[掲載文]
»»

2020年10月24日土曜日

止まらない不登校の増加

  文科省の『児童生徒の問題行動・不登校等生徒指導上の諸課題に関する調査』(2019年度)の結果が公表されました。子どもの問題行動の公的統計といったらコレです。

 新聞では,いじめの件数が過去最多という点が強調されてますが,これは,いじめの把握に本腰が入れられているからです。いじめの件数は,当局の取り締まり姿勢に大きく左右されるのはよく知られています。都道府県比較をしている記事もありますが,あまり意味はありません。むしろ,数が多い地域を褒めたたえるほうがいいです。

 私が関心を持ったのは,不登校の児童生徒数です。これは,不登校(学校嫌い)という理由で年間30日以上休んだ子の数であり,当局の恣意には動かされにくい数字です。義務教育段階の,小・中学校の不登校児の数をグラフにすると,以下のようになります。原資料に出ている。1991年度以降の推移です。


 2001年度まで上がり続けた後,微減の傾向になりますが,2012年以降は再び上昇しています。2019年度の不登校児は18万1272人で過去最多です。いじめのような他人に危害を加える行為と同時に,子どもの逃避傾向も強まっているようです。

 少子化で児童生徒数は減っているにもかかわらず,不登校児はこの有様。全数に占める不登校児の率(出現率)は当然うんと上がっていて,1991年度では0.47%だったのが,2019年度では1.88%です。中学生に限ると3.94%,およそ25人に1人となります。

 最初の上昇の局面(2001年度まで)は,平成不況の深刻化により,親が失職するなどして家庭の状況が急変し,そのことで精神的に不安定になったことなども考えられます。

 では,第2の上昇局面はどうでしょう。学校不適応が増えているという事実は確かですが,自宅にてネット動画等で勉強できるので,学校に行くインセンティブが薄れている,ということではないでしょうか。ネットの普及はだいぶ前からですが,2012年以降の特徴は,スマホという小型機器が出回っていることです。良好な教育用動画(無料)もYouTubeで配信されるようになり,その質といったら,学校の授業顔負けです。

««

[課題]
• 1. 不登校についての文章にある「2019年度の不登校児は18万1272人で過去最多です。」という一文を英語に訳してください。
• 2. 不登校についての文章から、「文科省の『児童生徒の問題行動」から「褒めたたえるほうがいいです。」までをそのまま書き写してください。

[提供された記録]
»»

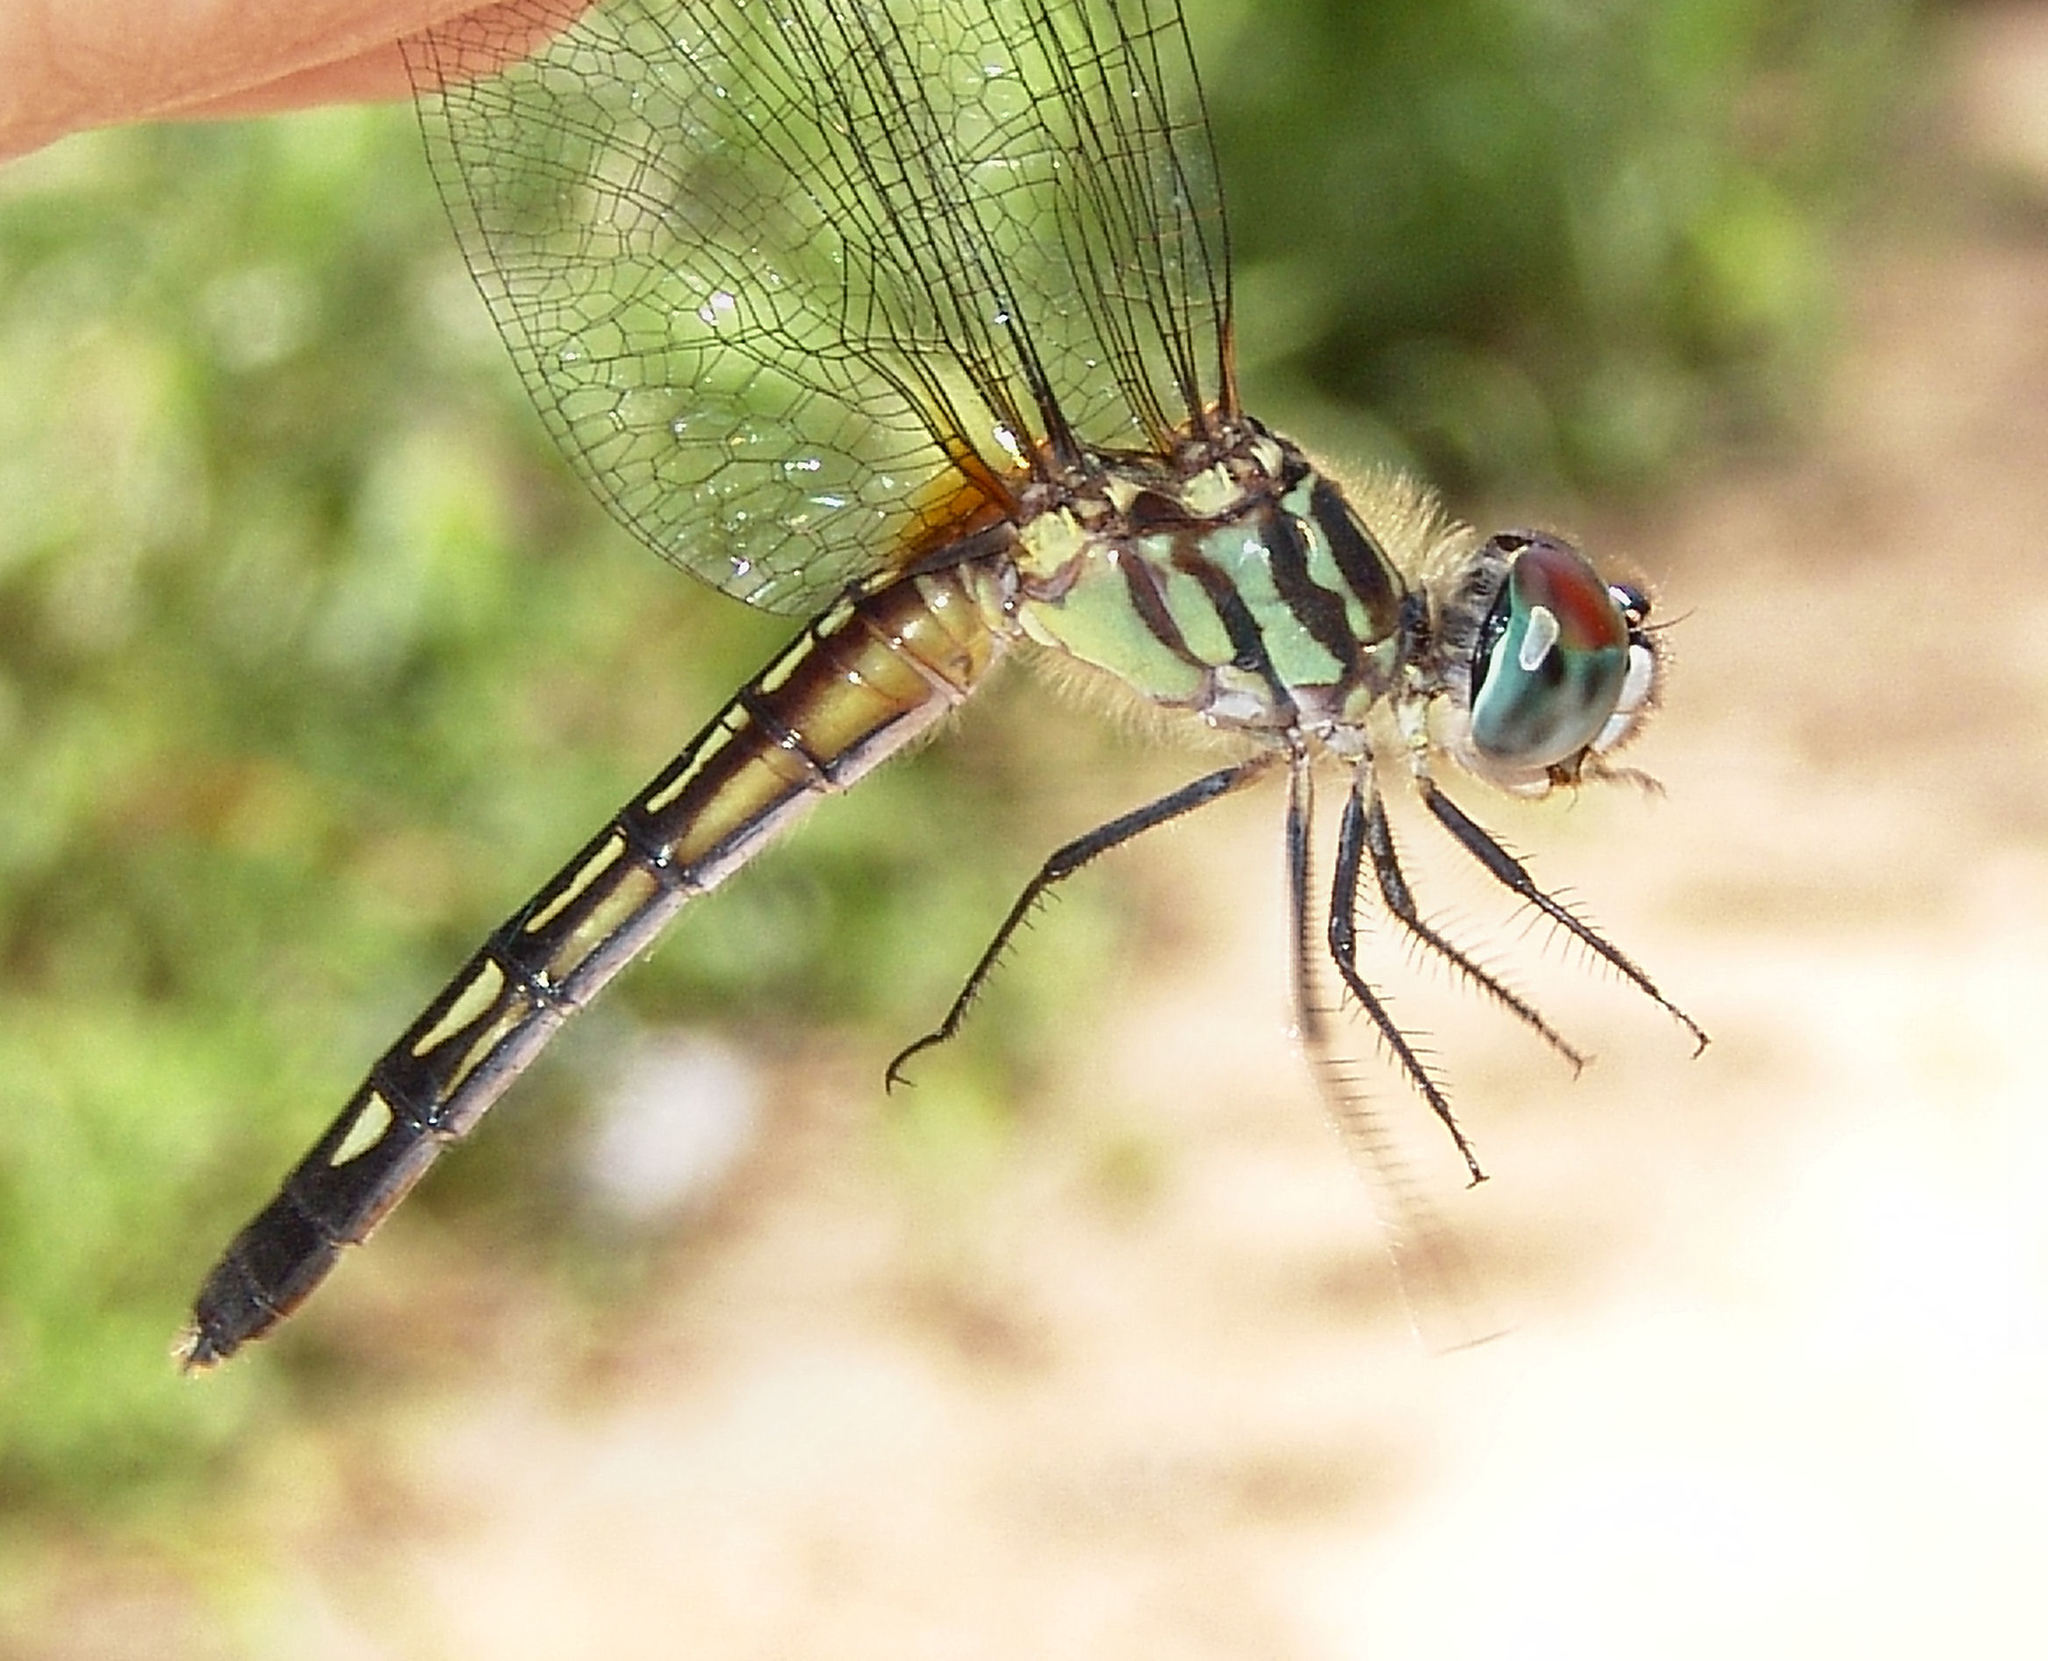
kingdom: Animalia
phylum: Arthropoda
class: Insecta
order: Odonata
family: Libellulidae
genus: Pachydiplax
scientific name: Pachydiplax longipennis
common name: Blue dasher
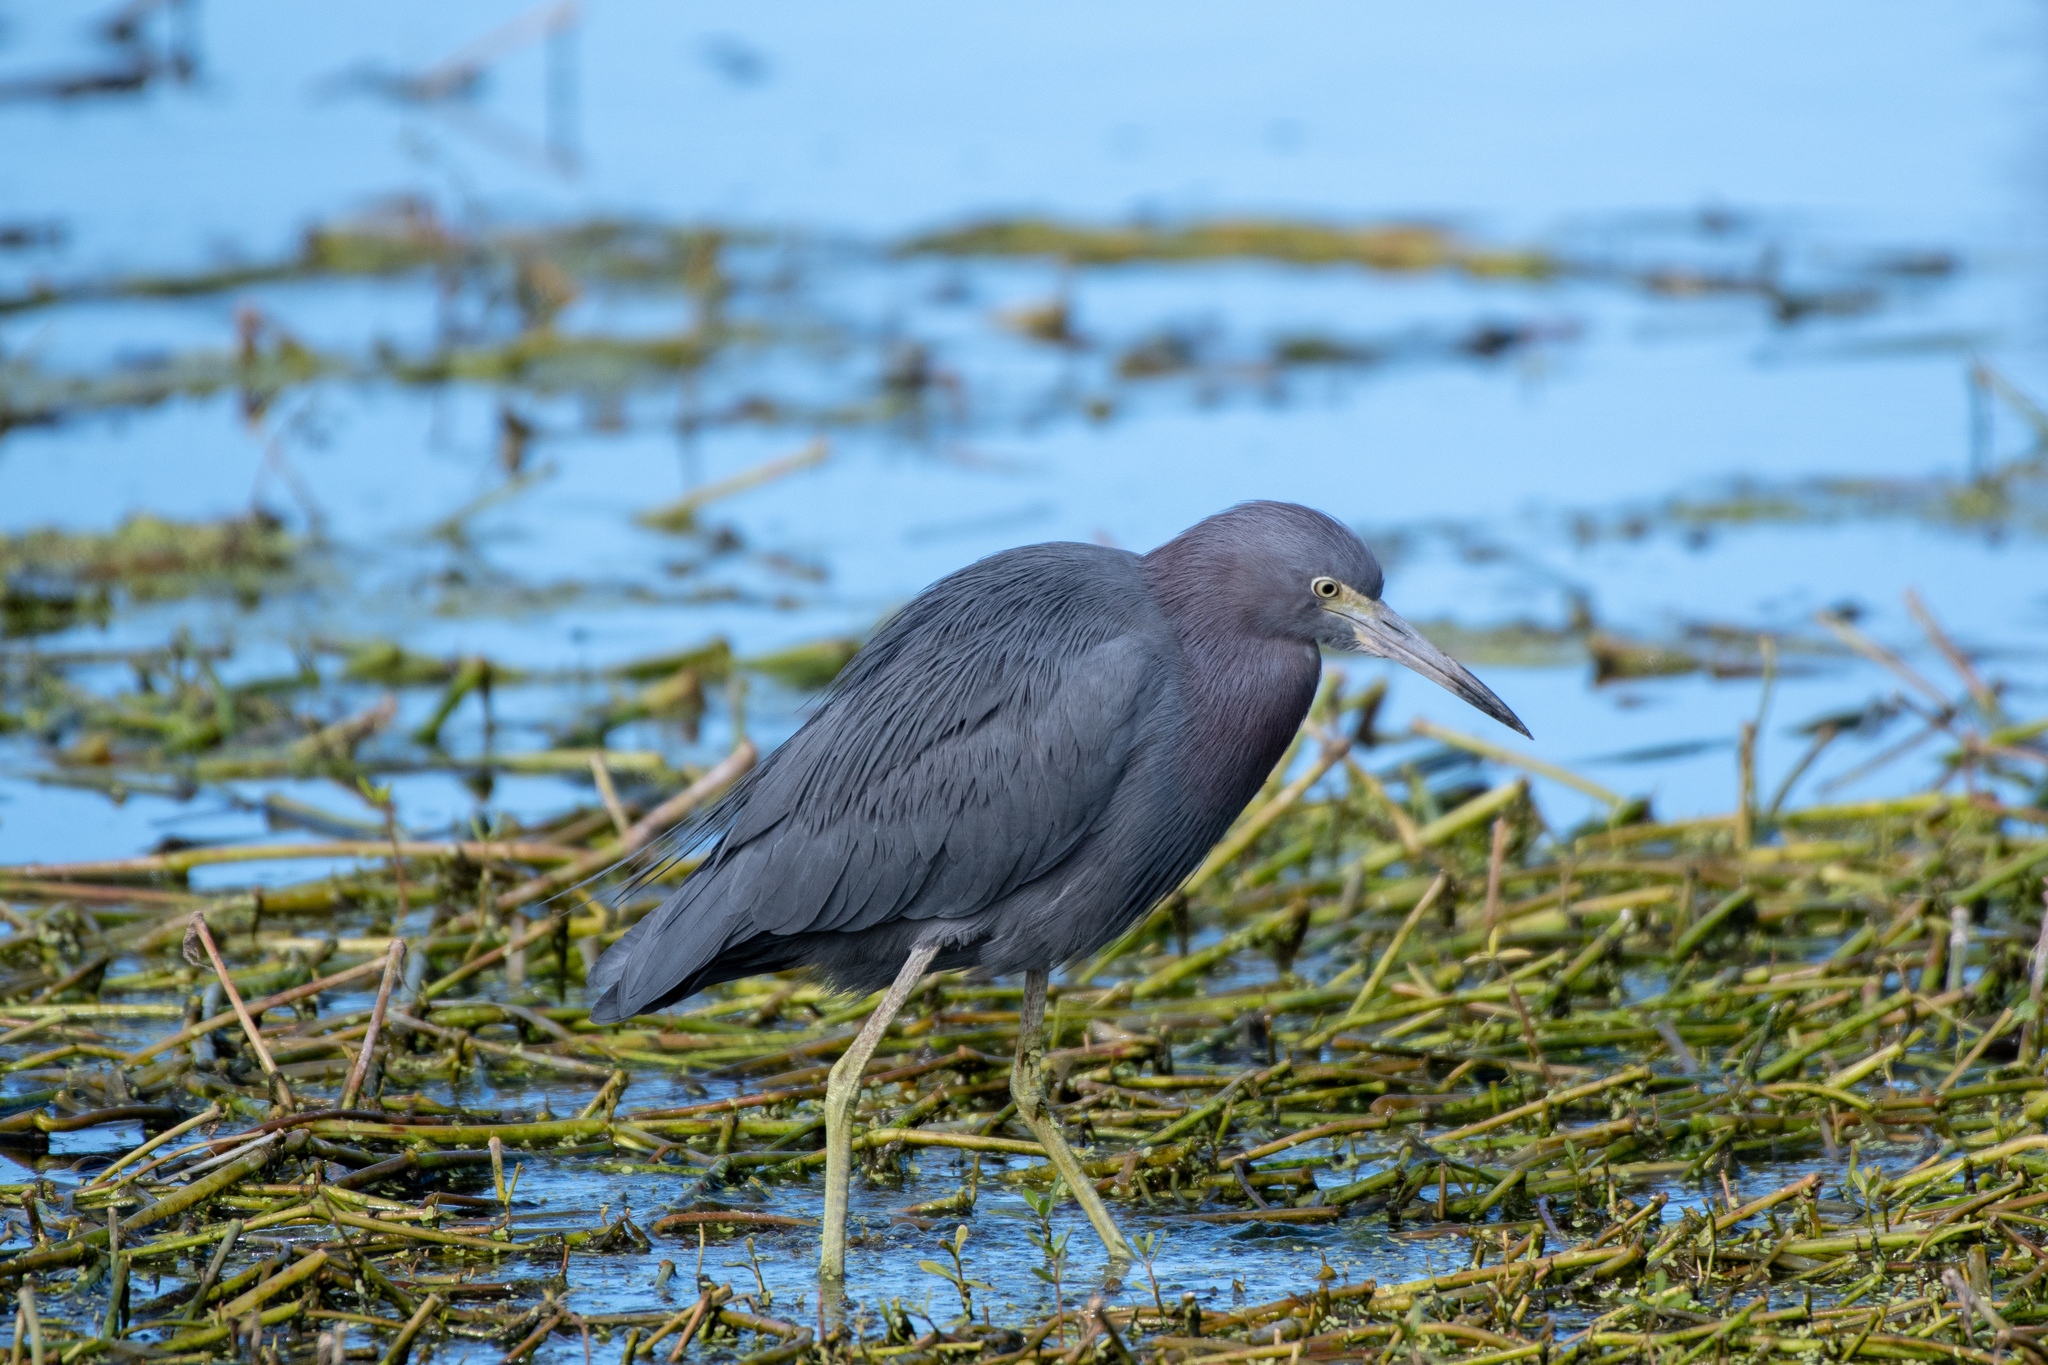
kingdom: Animalia
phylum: Chordata
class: Aves
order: Pelecaniformes
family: Ardeidae
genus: Egretta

««

[課題別の解答]
• 1. In fiscal 2019, the number of children absent from school was 181,272, the highest on record.

• 2.
文科省の『児童生徒の問題行動・不登校等生徒指導上の諸課題に関する調査』(2019年度)の結果が公表されました。子どもの問題行動の公的統計といったらコレです。

 新聞では,いじめの件数が過去最多という点が強調されてますが,これは,いじめの把握に本腰が入れられているからです。いじめの件数は,当局の取り締まり姿勢に大きく左右されるのはよく知られています。都道府県比較をしている記事もありますが,あまり意味はありません。むしろ,数が多い地域を褒めたたえるほうがいいです。